パーマネントは1905年(明治38年)、ドイツ人のチャーチル・ネッスルさんが発案しました。ホウ砂と加熱器具を用いてウエーブをつくるもので、ネッスルウェーブといわれます。このネッスルウェーブ、施術時間が長時間だったため普及しませんでした。

その後1920年(大正9年)ごろ、電気パーマネントが米国で実用化され、米国では20年代に普及しました。亜硫酸水素ナトリウムとアルカリ製剤の用剤を電熱で加熱し、毛髪の結合組織(S-S結合)を変成させてウエーブを得るもので、ネッスルウエーブを改良した機械です。

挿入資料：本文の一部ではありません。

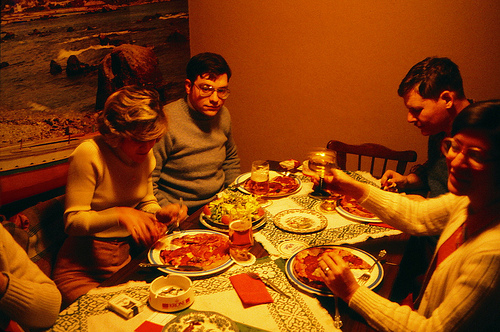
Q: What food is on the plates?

パーマネントが日本に渡来したのは、大正12年(1923)です。
横浜港に着岸する予定の貨物船が、関東大震災(大正9年)の影響で、神戸港に迂回しました。この船に日本でパーマネントの技術と機械を普及させようと機械一式を持ち込んでいた、アメリカ人バイヤーのエンプレスさんという人が乗船していました。神戸港で下船したエンブレスさんが販売先を探していたところ紹介されたのが、当時、一流といわれたオリエンタル・ホテルの理髪店です。紺谷安太郎さんという理髪師が経営していました。

安太郎さんは西洋理髪師、妻の寿美子さんは髪結師、という夫婦でした。寿美子さんはそのときすでにパーマネントウエーブが米国で流行していることを知っていて、エンブレスさんが持ち込んだ機械一式を購入し、取り扱い方法を学びました。

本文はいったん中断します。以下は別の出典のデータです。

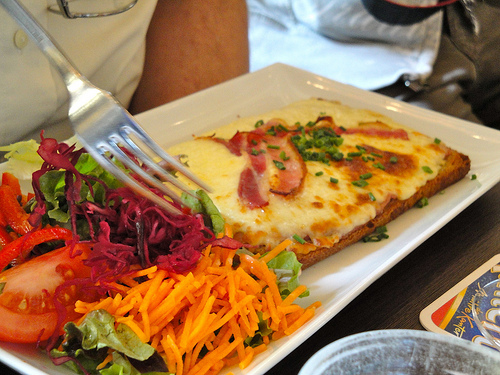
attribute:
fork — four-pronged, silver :
[2, 1, 214, 219]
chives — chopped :
[250, 112, 365, 184]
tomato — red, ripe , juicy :
[7, 235, 116, 349]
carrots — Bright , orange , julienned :
[97, 231, 294, 371]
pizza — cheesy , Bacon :
[164, 80, 485, 270]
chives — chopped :
[229, 92, 427, 220]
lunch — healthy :
[3, 82, 476, 367]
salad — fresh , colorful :
[0, 125, 306, 373]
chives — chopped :
[249, 92, 444, 256]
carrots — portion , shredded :
[69, 208, 321, 373]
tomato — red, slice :
[7, 237, 132, 347]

寿美子さんはもともとは結髪師です。美容師としての技術を学び、パーマネントウエーブの技術を極めるために、昭和2年(1927)フランスに渡り勉強します。50歳ごろのことといいます。そして、帰国後、三宮に紺谷美粧倶楽部(「紺谷美粧院」)を開き、パーマネントの営業を本格的にはじめます。

昭和4年当時、パーマネントの機械がある美容店は全国で6店(『髪の社会史』)を数えるのみでした。米国の機械は家が買えるくらいの高額で、当然パーマネント料金も超高料金でした。紺谷美粧倶楽部の客筋も在留外国人婦人や富裕層のごく一部の女性でした。

日本でパーマネントが流行りはじめるのは昭和10年頃ごろからになります。外国製より安い国産のパーマネント機が生産されるようになってからのことです。

ところで、パーマネントの日本渡来については、上記の神戸説の他に横浜説があります。横浜には芝山兼太郎さんの「日の出軒」があり、すでに婦人部を併設していましたので、その可能性はあるのですが、米国での機械の開発や普及の時期と、関東大震災後の復興過程を考えると、神戸説が有力です。

紺谷美粧倶楽部、いま東京・高輪の高級美容室「エステインターナショナル」(村橋哲也社長)に受け継がれています。